16 Information by signal, Signalling, Whistle and flag signals, Practices in signalling, Hints to instructors, Marks towards badges of honour in campaigning, Dispatch running, Display
1st World Jamboree
Olympia, England, 1920
Laszlo Nagy, was Chief Executive of the World Bureau (World Organization of the Scout Movement) throughout the 1970’s. His book 250 Million Scouts was published by the World Scout Foundation in 1985. It relates the growth of the Movement and of the World Organization. He describes the 1920’s as “ten decisive years” for Scouting, and writes of the 1st World Jamboree:
It is generally accepted that the 1920s were the most important period in Scouting history. With the end of the 1914-1918 war, the sympathetic but slightly mocking attitude of the public changed into respect and even admiration….
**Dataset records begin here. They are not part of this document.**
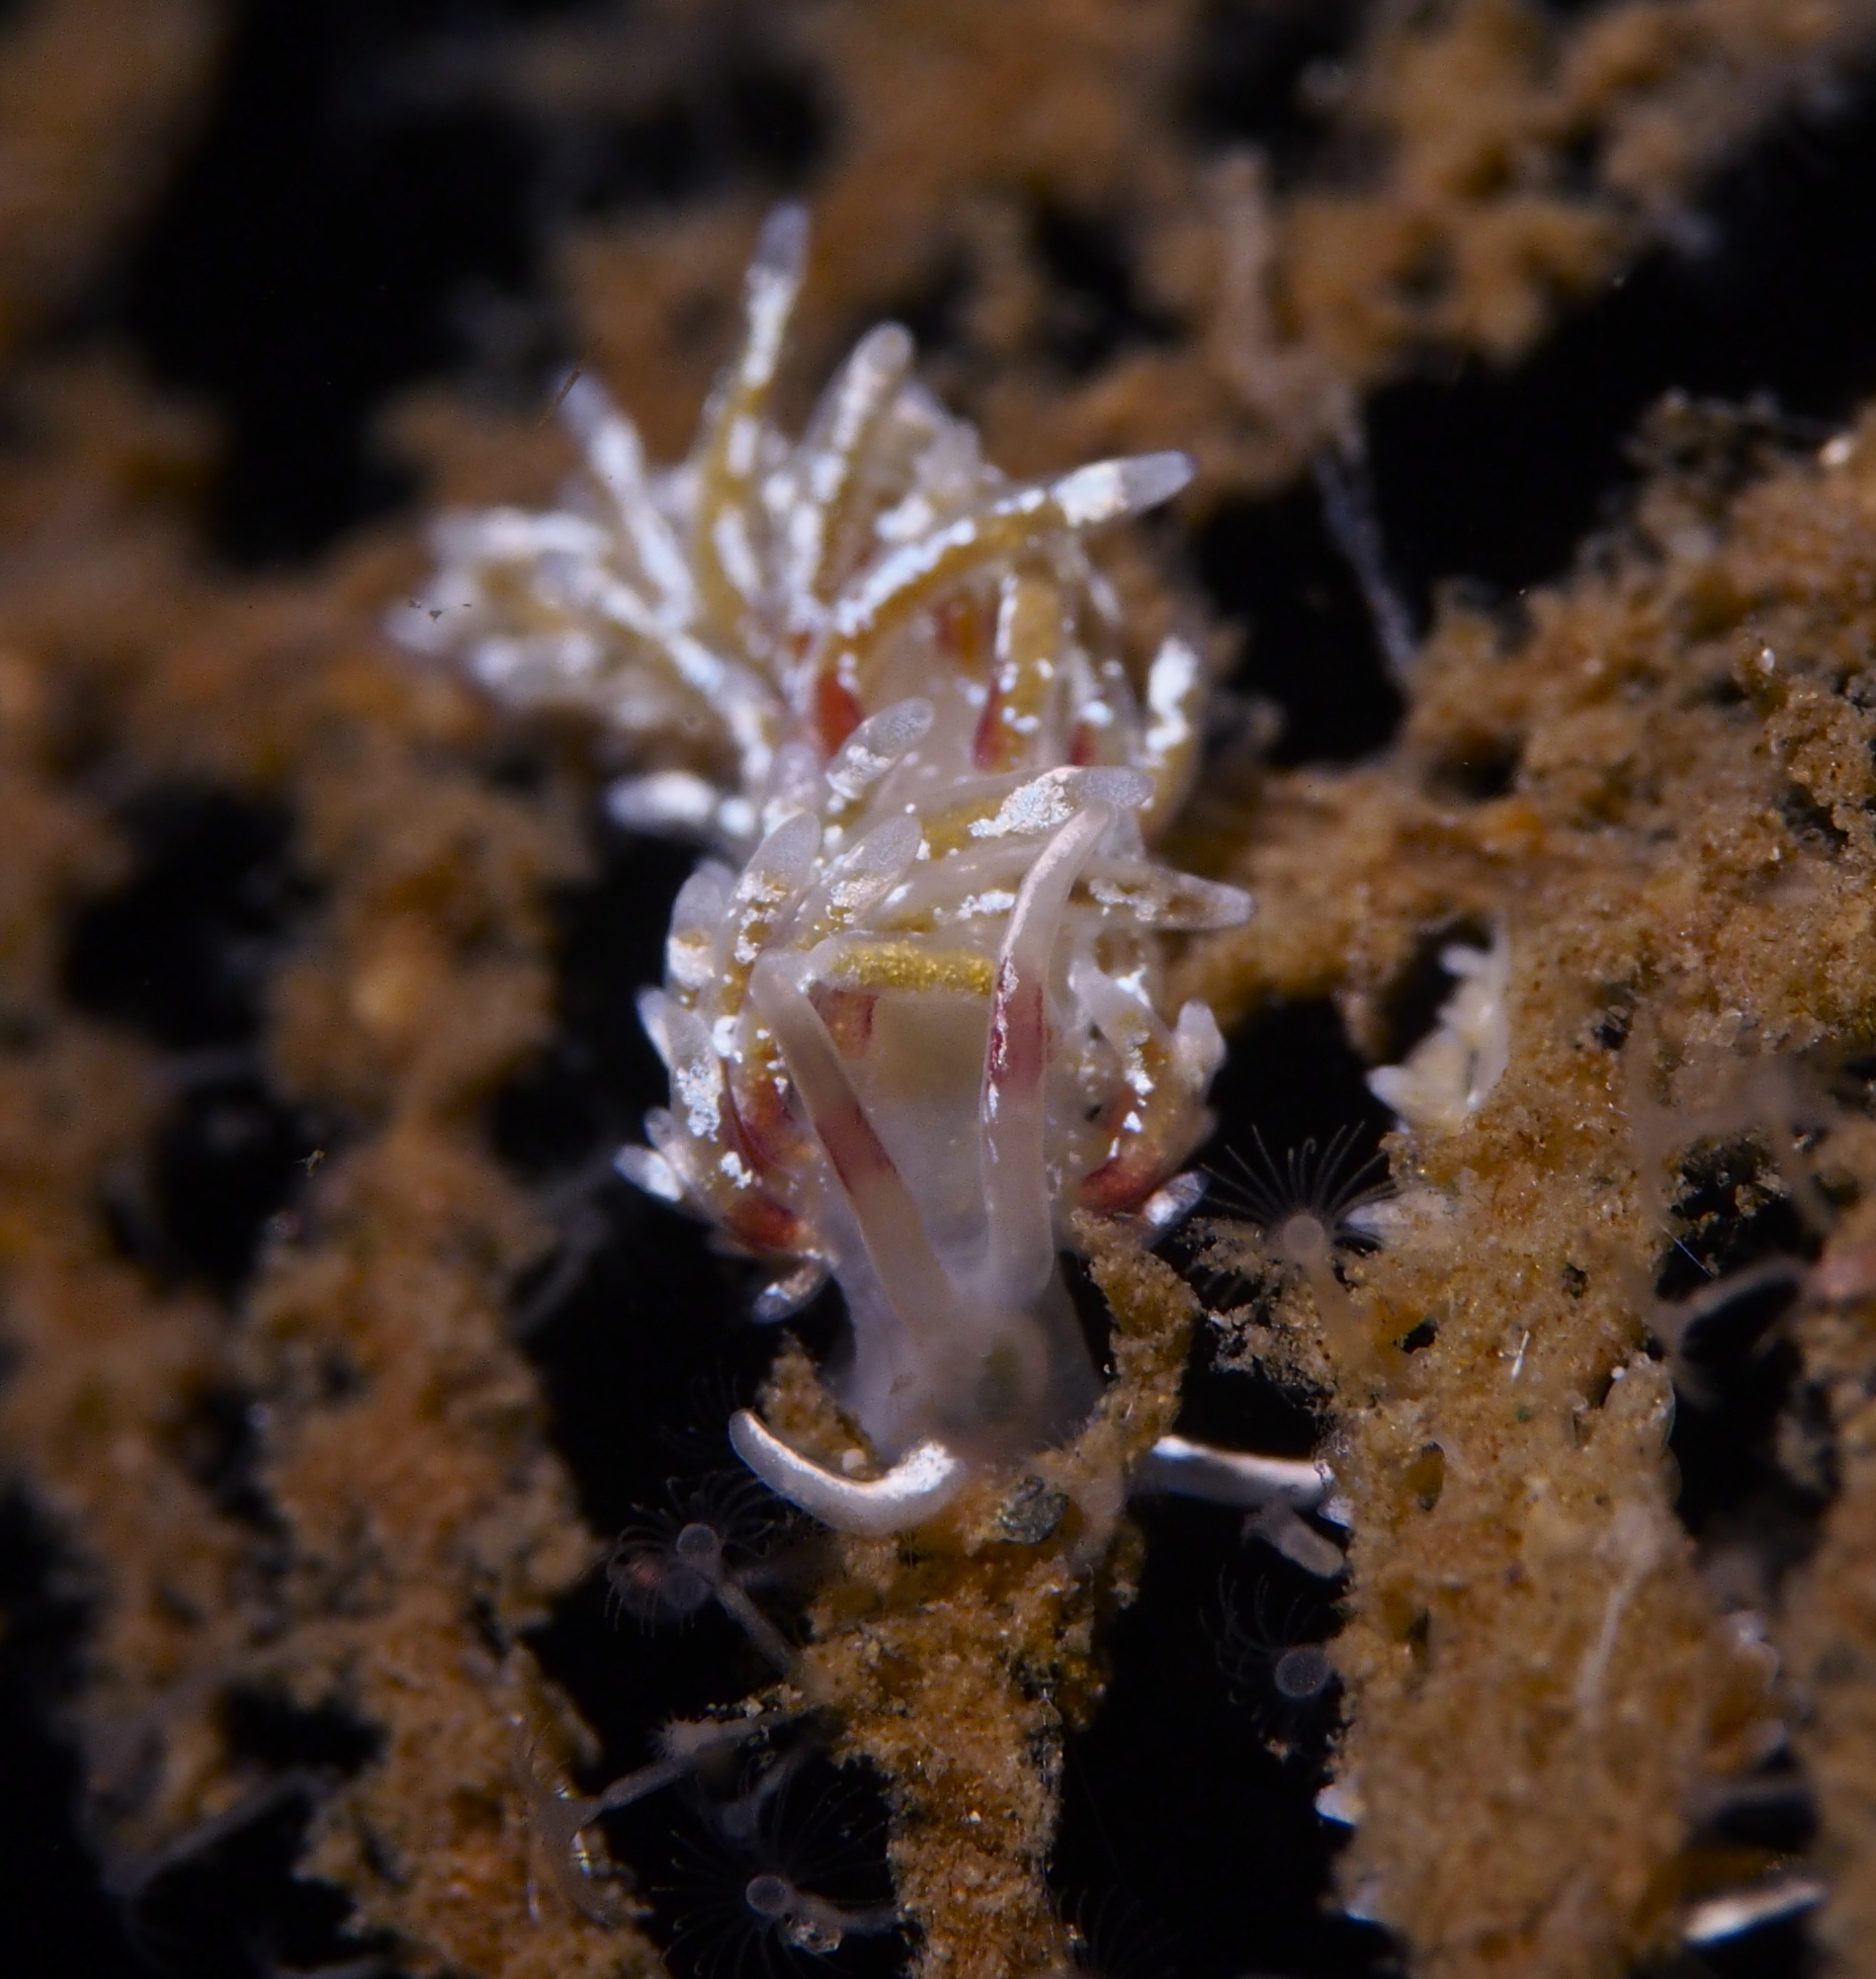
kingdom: Animalia
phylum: Mollusca
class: Gastropoda
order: Nudibranchia
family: Trinchesiidae
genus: Rubramoena
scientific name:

… This was the ideal time for B.P. to launch his project for the great international “Jamboree” - a rarely used expression he borrowed from American slang and meaning noisy revelry, carousel or spree. This is how he described his intentions: “I should like to explain that the word ‘international’ has been introduced into the description of Jamboree with the idea of showing that we welcome to it Scouts from all parts of the world, if they can come … not only those who were our close allies but also those who remained neutral and even those who were for the time being our enemies where they exist.”
An enormous feat of organization, the first Jamboree was held from July 30, to August 8, 1920. B.P. himself played the key role as General Commissioner. The Organizing Secretary was A. G. Wade, a former Secretary of the Association back from the war with the rank of Commander. A first-class man, Wade stayed with Scouting for life. His wife Eileen also caught the Scouting bug and was private secretary to B.P. for 27 years.
Some 8,000 Scouts turned up from 21 independent countries and 12 British dependencies. About 5,000 camped, the rest lodging in makeshift boarding houses or at the vast Olympia Hall in London where the Jamboree took place. The festivities lasted for eight days. Hardly a Jamboree in the strict sense of the term, it was a combination of exhibition, fairground and parades on a vast scale with an infinite variety of games, sports, Scouting skills and singing, and stage shows. Despite the heavy rain, this first Jamboree was an impressive demonstration of international Scout fraternity. It proved that 12 years after the foundation of the Movement and only two years after the war’s end, Scouting could unite the nations in one uniform and in a common spirit of peace and friendship. The Jamboree was viewed well by the public. The presence of the reigning monarch and two heirs to the British throne gave it the seal of royal approval and proved that Scouting was taken seriously even in high places.
At the height of the festivities, an amusing suggestion was put forward by James E. West, Chief Scout Executive of the Boy Scouts of America who were present in force with a high-level contingent. An American lawyer, West was another who had recently accepted a so-called limited assignment of six months with the Scout Movement and found himself still there 32 years later. His proposal, made half in jest and half seriously, was that B.P. should be awarded the title of Great Indian Chief. B.P. found the idea amusing but during the initiation ceremony the following day, one of the young Scouts in the huge audience suddenly shouted “Long live the Chief Scout of the World.” The cry was taken up by thousands, and on this memorable August 6, 1920, B.P. was officially acclaimed as Chief Scout of the World.